Give all of the data below again exactly, and drop the images.

Object change descriptions:
========================================================================
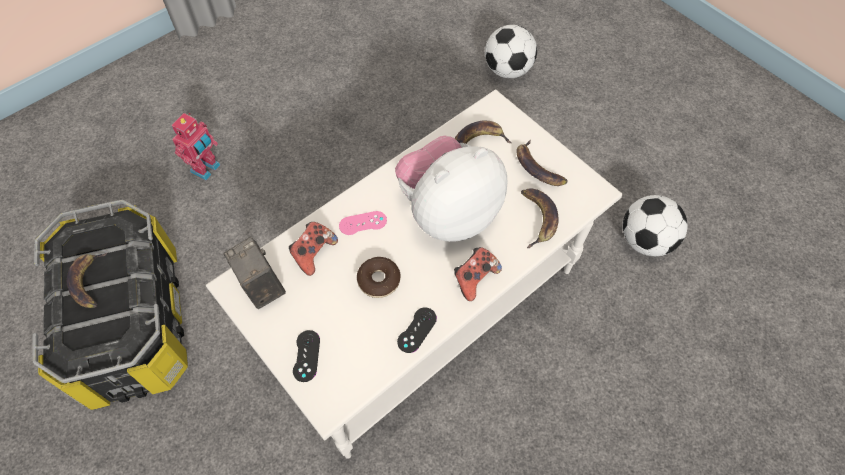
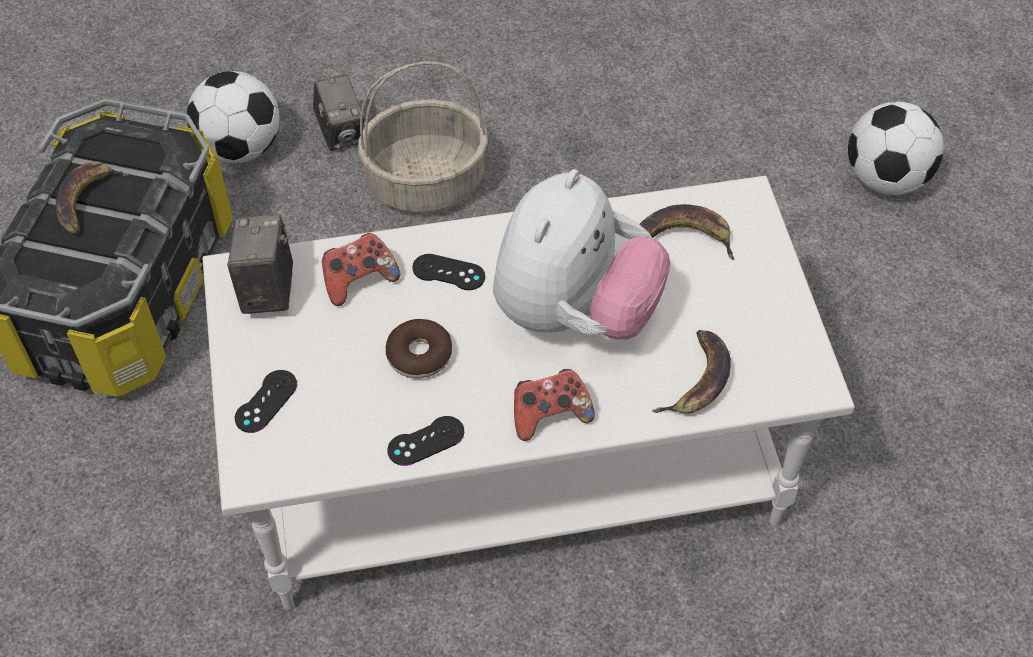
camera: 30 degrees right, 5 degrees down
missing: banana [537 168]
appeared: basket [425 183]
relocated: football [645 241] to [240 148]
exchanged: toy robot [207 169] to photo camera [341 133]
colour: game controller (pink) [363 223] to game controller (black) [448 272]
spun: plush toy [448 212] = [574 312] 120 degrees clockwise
========================================================================
Written solution:
camera: 30 degrees right, 5 degrees down
missing: banana [537 168]
appeared: basket [425 183]
relocated: football [645 241] to [240 148]
exchanged: toy robot [207 169] to photo camera [341 133]
colour: game controller (pink) [363 223] to game controller (black) [448 272]
spun: plush toy [448 212] = [574 312] 120 degrees clockwise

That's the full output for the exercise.